**EXERCISE PROMPT:** Pull out every one of the lines below that contains the string "binary".

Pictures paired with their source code
□ □ □ □ □
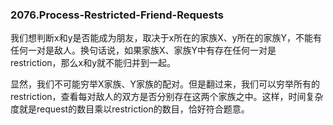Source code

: ### 2076.Process-Restricted-Friend-Requests

我们想判断x和y是否能成为朋友，取决于x所在的家族X、y所在的家族Y，不能有任何一对是敌人。换句话说，如果家族X、家族Y中有存在任何一对是restriction，那么x和y就不能归并到一起。

显然，我们不可能穷举X家族、Y家族的配对。但是翻过来，我们可以穷举所有的restriction，查看每对敌人的双方是否分别存在这两个家族之中。这样，时间复杂度就是request的数目乘以restriction的数目，恰好符合题意。
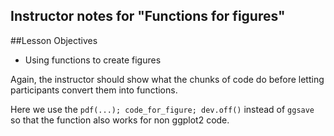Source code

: ## Instructor notes for "Functions for figures"

##Lesson Objectives
- Using functions to create figures

Again, the instructor should show what the chunks of code do before letting
participants convert them into functions.

Here we use the `pdf(...); code_for_figure; dev.off()` instead of `ggsave` so
that the function also works for non ggplot2 code.
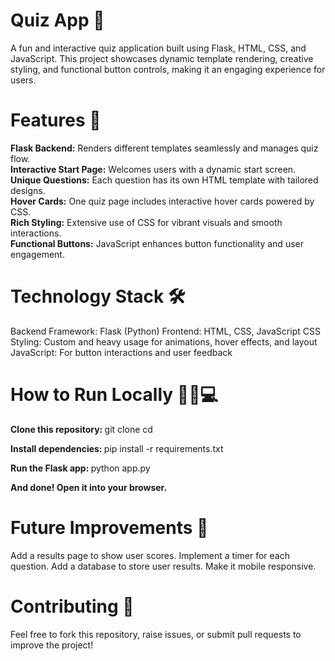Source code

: # Quiz App 🎉  
A fun and interactive quiz application built using Flask, HTML, CSS, and JavaScript. This project showcases dynamic template rendering, creative styling, and functional button controls, making it an engaging experience for users.

# Features 🌟

<b>Flask Backend:</b>
  Renders different templates seamlessly and manages quiz flow. <br>
<b>Interactive Start Page:</b>
  Welcomes users with a dynamic start screen. <br>
<b>Unique Questions:</b>
  Each question has its own HTML template with tailored designs. <br>
<b>Hover Cards:</b>
  One quiz page includes interactive hover cards powered by CSS. <br>
<b>Rich Styling:</b>
  Extensive use of CSS for vibrant visuals and smooth interactions. <br>
<b>Functional Buttons:</b>
  JavaScript enhances button functionality and user engagement.


# Technology Stack 🛠️
Backend Framework: Flask (Python)
Frontend: HTML, CSS, JavaScript
CSS Styling: Custom and heavy usage for animations, hover effects, and layout
JavaScript: For button interactions and user feedback

# How to Run Locally 🏃‍♂️💻

<b> Clone this repository: </b>
git clone <your-repo-link>
cd <repository-folder>

<b> Install dependencies: </b>
pip install -r requirements.txt

<b> Run the Flask app: </b>
python app.py

<b> And done! Open it into your browser. </b>

# Future Improvements 🚀
Add a results page to show user scores.
Implement a timer for each question.
Add a database to store user results.
Make it mobile responsive.

# Contributing 🤝
Feel free to fork this repository, raise issues, or submit pull requests to improve the project!
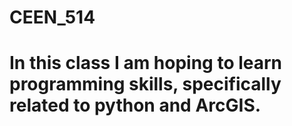 # CEEN_514
# In this class I am hoping to learn programming skills, specifically related to python and ArcGIS.
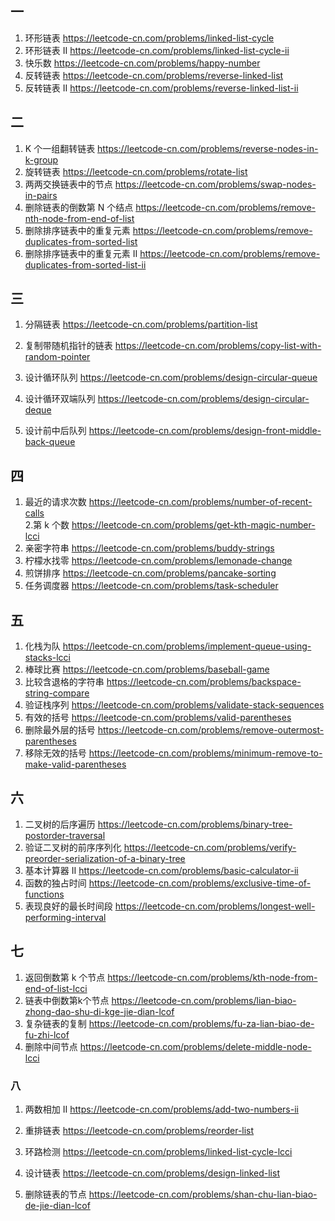 ## 一

1. 环形链表        https://leetcode-cn.com/problems/linked-list-cycle
2. 环形链表 II https://leetcode-cn.com/problems/linked-list-cycle-ii
3. 快乐数        https://leetcode-cn.com/problems/happy-number
4. 反转链表        https://leetcode-cn.com/problems/reverse-linked-list
5. 反转链表 II        https://leetcode-cn.com/problems/reverse-linked-list-ii



## 二

1. K 个一组翻转链表        https://leetcode-cn.com/problems/reverse-nodes-in-k-group
2. 旋转链表        https://leetcode-cn.com/problems/rotate-list
3. 两两交换链表中的节点        https://leetcode-cn.com/problems/swap-nodes-in-pairs
4. 删除链表的倒数第 N 个结点        https://leetcode-cn.com/problems/remove-nth-node-from-end-of-list
5. 删除排序链表中的重复元素        https://leetcode-cn.com/problems/remove-duplicates-from-sorted-list
6. 删除排序链表中的重复元素 II        https://leetcode-cn.com/problems/remove-duplicates-from-sorted-list-ii



## 三

1. 分隔链表 https://leetcode-cn.com/problems/partition-list

2. 复制带随机指针的链表 https://leetcode-cn.com/problems/copy-list-with-random-pointer
3. 设计循环队列 https://leetcode-cn.com/problems/design-circular-queue
4. 设计循环双端队列 https://leetcode-cn.com/problems/design-circular-deque
5. 设计前中后队列 https://leetcode-cn.com/problems/design-front-middle-back-queue



## 四

1. 最近的请求次数        https://leetcode-cn.com/problems/number-of-recent-calls      
2.第 k 个数        https://leetcode-cn.com/problems/get-kth-magic-number-lcci
3. 亲密字符串        https://leetcode-cn.com/problems/buddy-strings
4. 柠檬水找零        https://leetcode-cn.com/problems/lemonade-change
5. 煎饼排序        https://leetcode-cn.com/problems/pancake-sorting
6. 任务调度器        https://leetcode-cn.com/problems/task-scheduler



## 五

1. 化栈为队        https://leetcode-cn.com/problems/implement-queue-using-stacks-lcci
2. 棒球比赛        https://leetcode-cn.com/problems/baseball-game
3. 比较含退格的字符串        https://leetcode-cn.com/problems/backspace-string-compare
4. 验证栈序列        https://leetcode-cn.com/problems/validate-stack-sequences
5. 有效的括号        https://leetcode-cn.com/problems/valid-parentheses
6. 删除最外层的括号        https://leetcode-cn.com/problems/remove-outermost-parentheses
7. 移除无效的括号        https://leetcode-cn.com/problems/minimum-remove-to-make-valid-parentheses





## 六

1. 二叉树的后序遍历 https://leetcode-cn.com/problems/binary-tree-postorder-traversal
2. 验证二叉树的前序序列化 https://leetcode-cn.com/problems/verify-preorder-serialization-of-a-binary-tree
3. 基本计算器 II https://leetcode-cn.com/problems/basic-calculator-ii
4. 函数的独占时间 https://leetcode-cn.com/problems/exclusive-time-of-functions
5. 表现良好的最长时间段 https://leetcode-cn.com/problems/longest-well-performing-interval





## 七

1. 返回倒数第 k 个节点 https://leetcode-cn.com/problems/kth-node-from-end-of-list-lcci
2. 链表中倒数第k个节点 https://leetcode-cn.com/problems/lian-biao-zhong-dao-shu-di-kge-jie-dian-lcof
3. 复杂链表的复制 https://leetcode-cn.com/problems/fu-za-lian-biao-de-fu-zhi-lcof
4. 删除中间节点 https://leetcode-cn.com/problems/delete-middle-node-lcci



### 八

1. 两数相加 II        https://leetcode-cn.com/problems/add-two-numbers-ii

2. 重排链表        https://leetcode-cn.com/problems/reorder-list
3. 环路检测        https://leetcode-cn.com/problems/linked-list-cycle-lcci
4. 设计链表        https://leetcode-cn.com/problems/design-linked-list
5. 删除链表的节点 https://leetcode-cn.com/problems/shan-chu-lian-biao-de-jie-dian-lcof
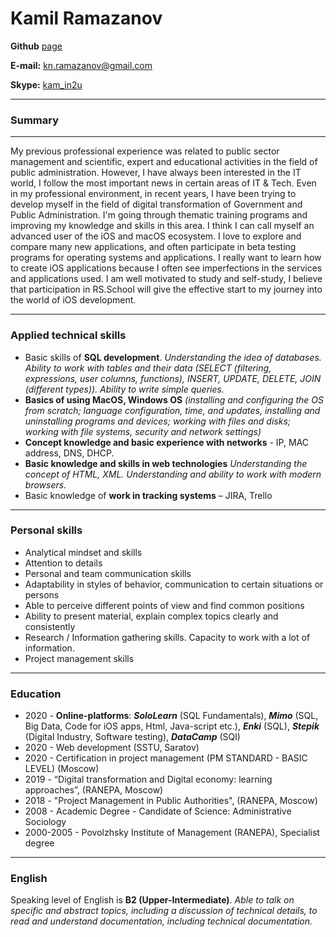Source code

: # Kamil Ramazanov

**Github** [page](https://github.com/kamin2u)

**E-mail:** <kn.ramazanov@gmail.com>

**Skype:** [kam_in2u](https://join.skype.com/invite/JiCbHY9bd9mE)


---

### Summary
 
---

My previous professional experience was related to public sector management and scientific, expert and educational activities in the field of public administration. However, I have always been interested in the IT world, I follow the most important news in certain areas of IT & Tech. Even in my professional environment, in recent years, I have been trying to develop myself in the field of digital transformation of Government and Public Administration. I'm going through thematic training programs and improving my knowledge and skills in this area. 
I think I can call myself an advanced user of the iOS and macOS ecosystem. I love to explore and compare many new applications, and often participate in beta testing programs for operating systems and applications. 
I really want to learn how to create iOS applications because I often see imperfections in the services and applications used. I am well motivated to study and self-study, I believe that participation in RS.School will give the effective start to my journey into the world of iOS development.

---

### Applied technical skills 
 

- Basic skills of **SQL development**. *Understanding the idea of databases. Ability to work with tables and their data (SELECT (filtering, expressions, user columns, functions), INSERT, UPDATE, DELETE, JOIN (different types)). Ability to write simple queries.*
- **Basics of using MacOS, Windows OS** *(installing and configuring the OS from scratch; language configuration, time, and updates, installing and uninstalling programs and devices; working with files and disks; working with file systems, security and network settings)* 
- **Concept knowledge and basic experience with networks** - IP, MAC address, DNS, DHCP. 
- **Basic knowledge and skills in web technologies** *Understanding the concept of HTML, XML. Understanding and ability to work with modern browsers.*
- Basic knowledge of **work in tracking systems** – JIRA, Trello

--- 

### Personal skills 
  
- Analytical mindset and skills
-	Attention to details
-	Personal and team communication skills
-	Adaptability in styles of behavior, communication to certain situations or persons
-	Able to perceive different points of view and find common positions
-	Ability to present material, explain complex topics clearly and consistently
-	Research / Information gathering skills. Capacity to work with a lot of information.
-	Project management skills


---
 
### Education
 
* 2020 - **Online-platforms**: **_SoloLearn_** (SQL Fundamentals), **_Mimo_** (SQL, Big Data, Code for iOS apps, Html, Java-script etc.), **_Enki_** (SQL), **_Stepik_** (Digital Industry, Software testing), **_DataCamp_** (SQl)
* 2020 - Web development (SSTU, Saratov)
* 2020 - Сertification in project management (PM STANDARD - BASIC LEVEL) (Moscow)
* 2019 - “Digital transformation and Digital economy: learning approaches”, (RANEPA, Moscow)
* 2018 - "Project Management in Public Authorities", (RANEPA, Moscow)
* 2008 - Academic Degree - Candidate of Science: Administrative Sociology
* 2000-2005 - Povolzhsky Institute of Management (RANEPA), Specialist degree

---
###  English
 
Speaking level of English is **B2 (Upper-Intermediate)**. *Able to talk on specific and abstract topics, including a discussion of technical details, to read and understand documentation, including technical documentation.*
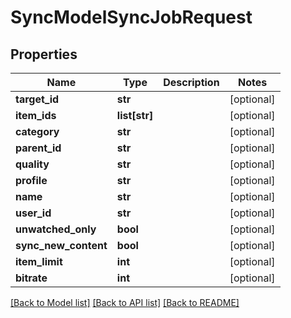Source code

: # SyncModelSyncJobRequest

## Properties
Name | Type | Description | Notes
------------ | ------------- | ------------- | -------------
**target_id** | **str** |  | [optional] 
**item_ids** | **list[str]** |  | [optional] 
**category** | **str** |  | [optional] 
**parent_id** | **str** |  | [optional] 
**quality** | **str** |  | [optional] 
**profile** | **str** |  | [optional] 
**name** | **str** |  | [optional] 
**user_id** | **str** |  | [optional] 
**unwatched_only** | **bool** |  | [optional] 
**sync_new_content** | **bool** |  | [optional] 
**item_limit** | **int** |  | [optional] 
**bitrate** | **int** |  | [optional] 

[[Back to Model list]](../README.md#documentation-for-models) [[Back to API list]](../README.md#documentation-for-api-endpoints) [[Back to README]](../README.md)

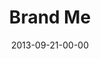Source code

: ---
layout: message
category: message
series: "#culture"
title: "Brand Me"
date: 2013-09-21-00-00
message_id: 820
audio: "http://s3.amazonaws.com/crossroads-media/messages/audio/culture_01.mp3"
audio-duration: "32:00"
program: "http://s3.amazonaws.com/crossroads-media/documents/09_21-22_13Program_LO.pdf"
description: "Chuck Mingo talks about living in a #brandme world."
video: "http://s3.amazonaws.com/crossroads-media/messages/video/culture_01.mp4"
video-duration: "32:00"
yt-embed-url: "//www.youtube.com/embed/JwoMwfzV3x4"
video-image: "http://s3.amazonaws.com/crossroads-media/images/culture_01_still.jpg"
tag: 
 - crossroads
 - crossroads-church
 - chuck-mingo
 - culture
 - program
explicit: false
---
□ □ □ □ □
**EXERCISE ANSWER:**
1. 二叉树的后序遍历 https://leetcode-cn.com/problems/binary-tree-postorder-traversal
2. 验证二叉树的前序序列化 https://leetcode-cn.com/problems/verify-preorder-serialization-of-a-binary-tree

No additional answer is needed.